A gang of men then rodded the house, the barn, and all the outbuildings until “The farm bristles with lightning rods …like the back of a porcupine.”

The bill for all this was $335 — the “not more than $10” in the contract had been per rod, as was clearly stated in the fine print.

The Wisconsin State Grange Bulletin observed in 1885 that “if we had all the money that has been taken out of the pockets of Wisconsin farmers (by rodders), we could put a fine library in every Grange hall in the state.”


In the 1880s, Oregon steam engine owners were visited by bogus “State Boiler Inspectors,” who said a new law now required periodic safety inspections. After a more or less thorough inspection, the “inspector” collected a hefty fee and gave the engine owner a worthless certificate of safety.


Then there were the Bible salesmen. They were well dressed and of a sober and prayerful mien and appeared right before mealtime.

They would be carrying a fancy leather-bound New Testament or Bible and when asked to sit and eat, as rural hospitality dictated, would agree only if they could pay for their meal.

After eating the shyster made his sales pitch, which was often successful, but if the farmer didn’t bite he was asked if he wouldn’t just sign a little receipt to prove the salesman had paid for his dinner. No harm in that, right?

The signed receipt, of course, later was given to the farmer’s bank as a legal note for a sum of money which the farmer owed.

Then there were sewing machine salesmen!

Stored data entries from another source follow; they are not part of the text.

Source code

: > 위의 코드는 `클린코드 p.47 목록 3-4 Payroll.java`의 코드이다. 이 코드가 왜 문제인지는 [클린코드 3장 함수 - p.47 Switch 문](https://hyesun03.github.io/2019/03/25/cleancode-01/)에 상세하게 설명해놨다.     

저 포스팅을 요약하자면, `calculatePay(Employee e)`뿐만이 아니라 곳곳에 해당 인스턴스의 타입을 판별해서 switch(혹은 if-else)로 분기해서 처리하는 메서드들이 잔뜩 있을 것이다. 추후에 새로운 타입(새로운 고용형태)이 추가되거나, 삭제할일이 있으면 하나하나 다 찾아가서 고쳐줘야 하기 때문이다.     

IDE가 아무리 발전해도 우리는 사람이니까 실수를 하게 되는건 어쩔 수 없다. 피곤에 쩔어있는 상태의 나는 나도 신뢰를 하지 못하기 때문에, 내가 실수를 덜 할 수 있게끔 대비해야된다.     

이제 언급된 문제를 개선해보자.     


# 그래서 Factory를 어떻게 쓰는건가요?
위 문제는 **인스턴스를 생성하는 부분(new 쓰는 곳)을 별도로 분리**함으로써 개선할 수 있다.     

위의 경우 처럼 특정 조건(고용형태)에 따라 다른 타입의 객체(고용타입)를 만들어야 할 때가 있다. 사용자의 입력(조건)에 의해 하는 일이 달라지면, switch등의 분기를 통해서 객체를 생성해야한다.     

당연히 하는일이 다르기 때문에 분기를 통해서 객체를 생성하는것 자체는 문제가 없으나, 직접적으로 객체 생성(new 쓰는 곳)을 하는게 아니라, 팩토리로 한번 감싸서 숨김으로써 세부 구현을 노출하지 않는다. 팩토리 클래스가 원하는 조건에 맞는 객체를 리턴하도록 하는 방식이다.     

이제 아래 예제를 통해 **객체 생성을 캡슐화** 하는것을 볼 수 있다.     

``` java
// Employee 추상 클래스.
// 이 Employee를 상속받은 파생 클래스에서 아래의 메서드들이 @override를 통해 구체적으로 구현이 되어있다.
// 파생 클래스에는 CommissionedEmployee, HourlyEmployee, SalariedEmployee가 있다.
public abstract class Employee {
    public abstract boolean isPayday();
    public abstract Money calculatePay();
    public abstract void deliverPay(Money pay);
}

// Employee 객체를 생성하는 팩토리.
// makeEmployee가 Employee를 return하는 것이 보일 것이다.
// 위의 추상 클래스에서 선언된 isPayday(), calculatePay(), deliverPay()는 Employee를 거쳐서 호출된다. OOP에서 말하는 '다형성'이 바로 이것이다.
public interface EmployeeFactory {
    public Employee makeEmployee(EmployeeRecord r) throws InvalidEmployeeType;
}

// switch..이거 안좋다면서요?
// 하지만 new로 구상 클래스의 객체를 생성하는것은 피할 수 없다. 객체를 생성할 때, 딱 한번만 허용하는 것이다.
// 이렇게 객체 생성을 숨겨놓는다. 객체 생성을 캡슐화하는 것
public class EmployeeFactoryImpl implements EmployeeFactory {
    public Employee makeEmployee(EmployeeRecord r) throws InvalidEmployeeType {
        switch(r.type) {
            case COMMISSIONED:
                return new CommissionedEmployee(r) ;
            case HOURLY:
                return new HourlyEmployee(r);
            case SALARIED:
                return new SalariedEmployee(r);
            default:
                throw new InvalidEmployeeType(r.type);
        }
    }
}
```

Farm women made lots of clothes by hand and most badly wanted a sewing machine, but they were expensive.


However, the original Singer and Howe patents expired in the 1880s and a bunch of almost useless imitations flooded the market.

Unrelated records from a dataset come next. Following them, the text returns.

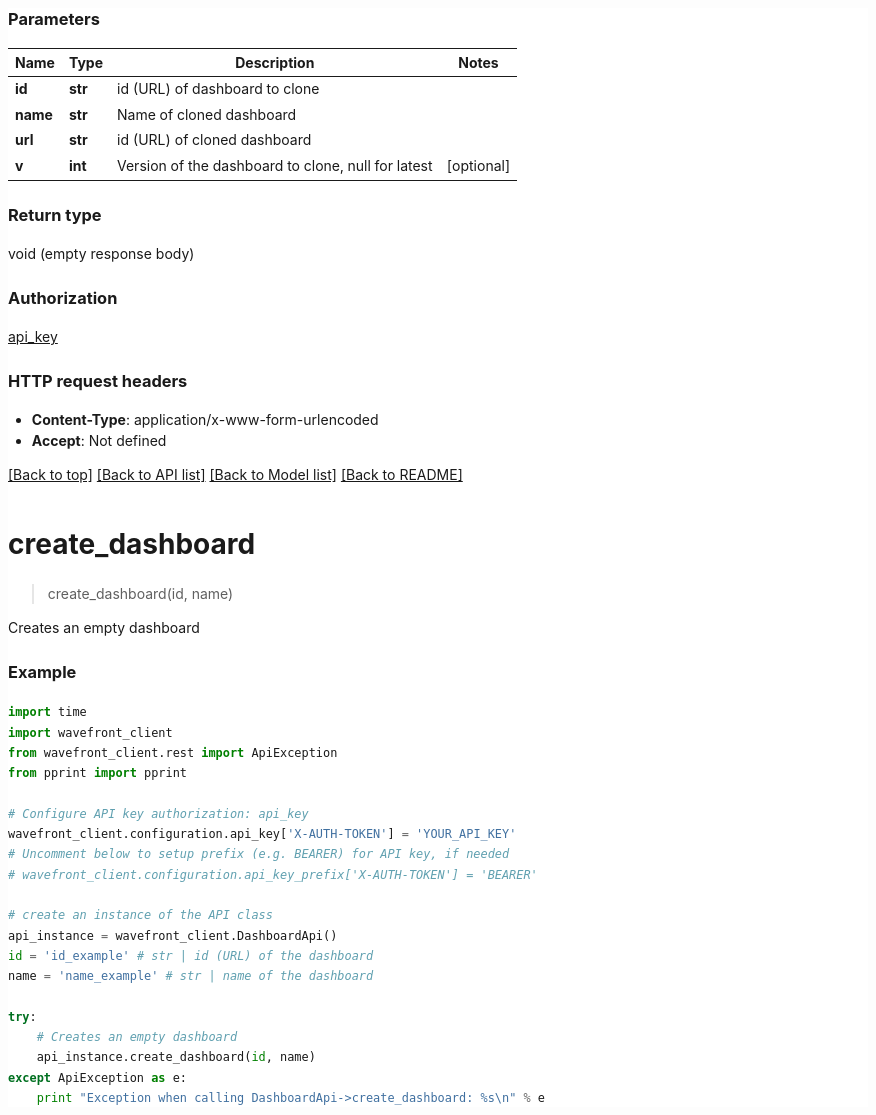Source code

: ### Parameters

Name | Type | Description  | Notes
------------- | ------------- | ------------- | -------------
 **id** | **str**| id (URL) of dashboard to clone | 
 **name** | **str**| Name of cloned dashboard | 
 **url** | **str**| id (URL) of cloned dashboard | 
 **v** | **int**| Version of the dashboard to clone, null for latest | [optional] 

### Return type

void (empty response body)

### Authorization

[api_key](../README.md#api_key)

### HTTP request headers

 - **Content-Type**: application/x-www-form-urlencoded
 - **Accept**: Not defined

[[Back to top]](#) [[Back to API list]](../README.md#documentation-for-api-endpoints) [[Back to Model list]](../README.md#documentation-for-models) [[Back to README]](../README.md)

# **create_dashboard**
> create_dashboard(id, name)

Creates an empty dashboard



### Example 
```python
import time
import wavefront_client
from wavefront_client.rest import ApiException
from pprint import pprint

# Configure API key authorization: api_key
wavefront_client.configuration.api_key['X-AUTH-TOKEN'] = 'YOUR_API_KEY'
# Uncomment below to setup prefix (e.g. BEARER) for API key, if needed
# wavefront_client.configuration.api_key_prefix['X-AUTH-TOKEN'] = 'BEARER'

# create an instance of the API class
api_instance = wavefront_client.DashboardApi()
id = 'id_example' # str | id (URL) of the dashboard
name = 'name_example' # str | name of the dashboard

try: 
    # Creates an empty dashboard
    api_instance.create_dashboard(id, name)
except ApiException as e:
    print "Exception when calling DashboardApi->create_dashboard: %s\n" % e
```
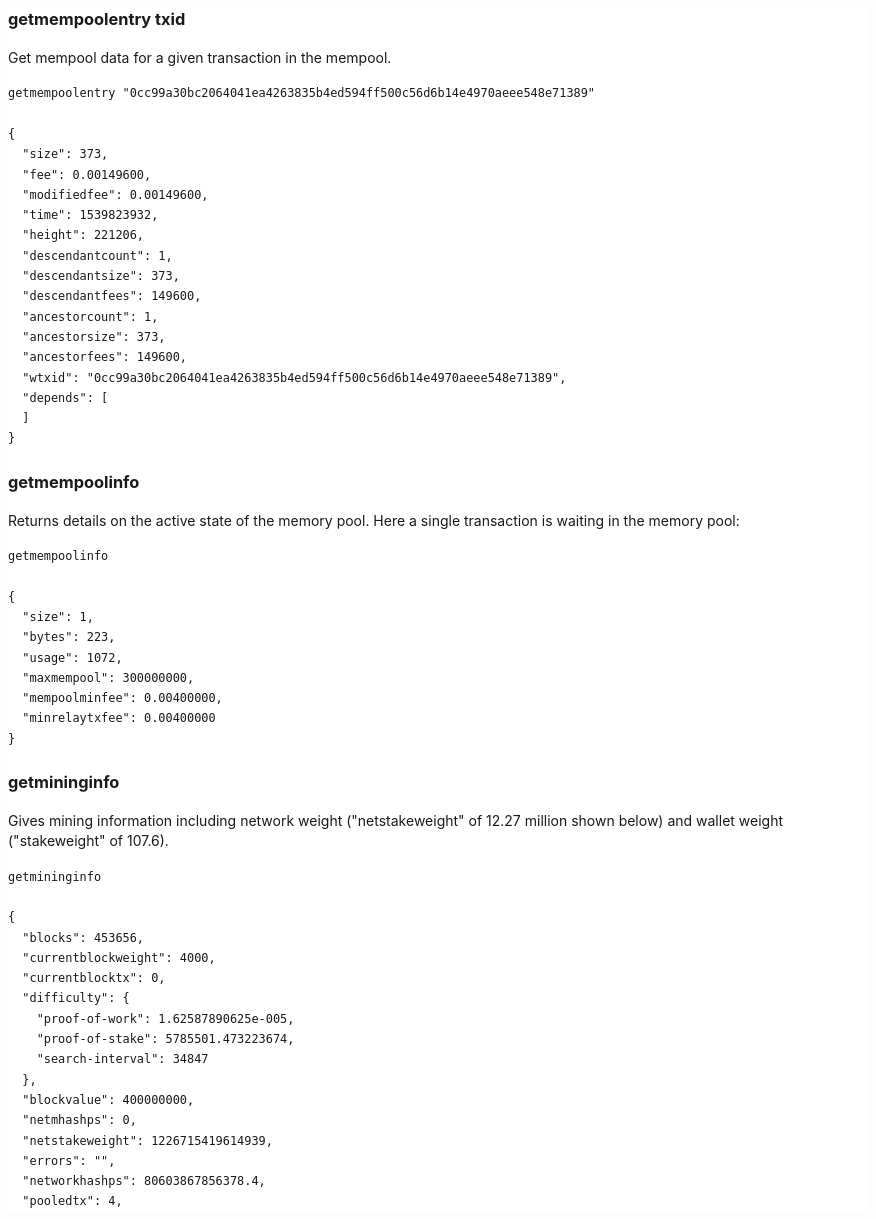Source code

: ### getmempoolentry txid

Get mempool data for a given transaction in the mempool.

```
getmempoolentry "0cc99a30bc2064041ea4263835b4ed594ff500c56d6b14e4970aeee548e71389"

{
  "size": 373,
  "fee": 0.00149600,
  "modifiedfee": 0.00149600,
  "time": 1539823932,
  "height": 221206,
  "descendantcount": 1,
  "descendantsize": 373,
  "descendantfees": 149600,
  "ancestorcount": 1,
  "ancestorsize": 373,
  "ancestorfees": 149600,
  "wtxid": "0cc99a30bc2064041ea4263835b4ed594ff500c56d6b14e4970aeee548e71389",
  "depends": [
  ]
}
```

### getmempoolinfo

Returns details on the active state of the memory pool. Here a single transaction is waiting in the memory pool:

```
getmempoolinfo

{
  "size": 1,
  "bytes": 223,
  "usage": 1072,
  "maxmempool": 300000000,
  "mempoolminfee": 0.00400000,
  "minrelaytxfee": 0.00400000
}
```

### getmininginfo

Gives mining information including network weight ("netstakeweight" of 12.27 million shown below) and wallet weight ("stakeweight" of 107.6).

```
getmininginfo

{
  "blocks": 453656,
  "currentblockweight": 4000,
  "currentblocktx": 0,
  "difficulty": {
    "proof-of-work": 1.62587890625e-005,
    "proof-of-stake": 5785501.473223674,
    "search-interval": 34847
  },
  "blockvalue": 400000000,
  "netmhashps": 0,
  "netstakeweight": 1226715419614939,
  "errors": "",
  "networkhashps": 80603867856378.4,
  "pooledtx": 4,
```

However, the original Singer and Howe patents expired in the 1880s and a bunch of almost useless imitations flooded the market.

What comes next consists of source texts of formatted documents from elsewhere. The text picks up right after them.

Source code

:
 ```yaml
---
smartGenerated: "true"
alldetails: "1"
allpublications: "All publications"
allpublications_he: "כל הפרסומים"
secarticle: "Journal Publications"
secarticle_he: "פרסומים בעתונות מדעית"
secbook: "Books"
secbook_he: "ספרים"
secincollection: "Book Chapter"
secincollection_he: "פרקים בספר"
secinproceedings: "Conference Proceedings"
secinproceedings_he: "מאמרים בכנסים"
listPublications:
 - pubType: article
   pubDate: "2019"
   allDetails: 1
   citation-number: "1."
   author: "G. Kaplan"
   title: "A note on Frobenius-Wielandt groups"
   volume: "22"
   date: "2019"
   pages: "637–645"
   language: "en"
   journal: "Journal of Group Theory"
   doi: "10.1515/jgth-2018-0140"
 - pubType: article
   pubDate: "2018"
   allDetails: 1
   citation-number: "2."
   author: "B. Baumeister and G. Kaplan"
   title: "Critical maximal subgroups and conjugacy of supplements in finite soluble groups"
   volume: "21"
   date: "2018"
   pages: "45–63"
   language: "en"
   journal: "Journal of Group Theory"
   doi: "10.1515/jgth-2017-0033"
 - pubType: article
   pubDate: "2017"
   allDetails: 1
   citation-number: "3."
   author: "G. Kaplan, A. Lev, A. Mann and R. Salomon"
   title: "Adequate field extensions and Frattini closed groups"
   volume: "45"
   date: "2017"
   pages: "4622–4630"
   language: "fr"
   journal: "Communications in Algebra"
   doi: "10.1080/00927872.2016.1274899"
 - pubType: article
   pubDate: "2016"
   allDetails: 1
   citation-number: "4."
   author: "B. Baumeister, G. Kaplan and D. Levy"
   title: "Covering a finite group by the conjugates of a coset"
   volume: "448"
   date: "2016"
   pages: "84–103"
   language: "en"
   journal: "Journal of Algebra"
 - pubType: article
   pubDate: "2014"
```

These slickers proposed to give the farm wife a free machine if she sold five others for $50 each.

The agreement seemed to say that six machines would be shipped and if she sold five of them in six months she could keep the sixth. If the machines weren’t sold they would be taken back at no charge. Couldn’t lose, right?

But the sales agreement was cleverly designed so that after it was signed, the agent could cut away part of it leaving only a binding promissory note for $250, with no take-back provision.

This practice was called “note-shaving,” and was sometimes used by unscrupulous farm machinery salesmen as well.

A few fencing salesmen used the note-shaving scheme, while some used trick contracts. One of these swindlers offered to put up an eight-strand fence for an Illinois farmer at eight cents a foot. Too good to be true, right?

But the farmer happily signed and then after the fence was built found to his sorrow that the fine print read eight cents per foot per strand.


One of the most persistent scams of the time was for “Bohemian Hulless Oats.”

Salesmen visited a few of the more prosperous farmers in an area and offered them the chance to buy seed for Bohemian Hulless Oats, the finest grain yet discovered and only recently brought to the U.S.

These select farmers could raise a crop and then become rich selling the seed to their more unfortunate neighbors, who would be sure to be clamoring for some of the seed.

Of course, the salesman was charging $15 per bushel of seed, at a time when oats were selling on the market for around a quarter a bushel, but the slicker almost guaranteed that the farmer’s neighbors would beg to pay $15 for a bushel of seed of their own.

Of course, the seed the salesman sold was just an inferior grade of oats seed with nothing special at all about it. After making his killing in the one area, the salesman moved on and struck again in a new area.

The hulless oats racket started in Wisconsin and Northern Ohio, where one salesman was arrested, convicted of forgery and fraud and put away in the Columbus Penitentiary for seven years, and spread as far west as Oregon and northern California.

A USDA bulletin said, “It is an obvious fraud, that presupposes a crop can be sold year after year at the same price as the seed when the latter is 20 to 30 times the ordinary market price of the grain. This manifests a palpable lack of common sense.”

The bulletin didn’t add that it also manifested a palpable presence of greed among those that fell for the scam, just like today.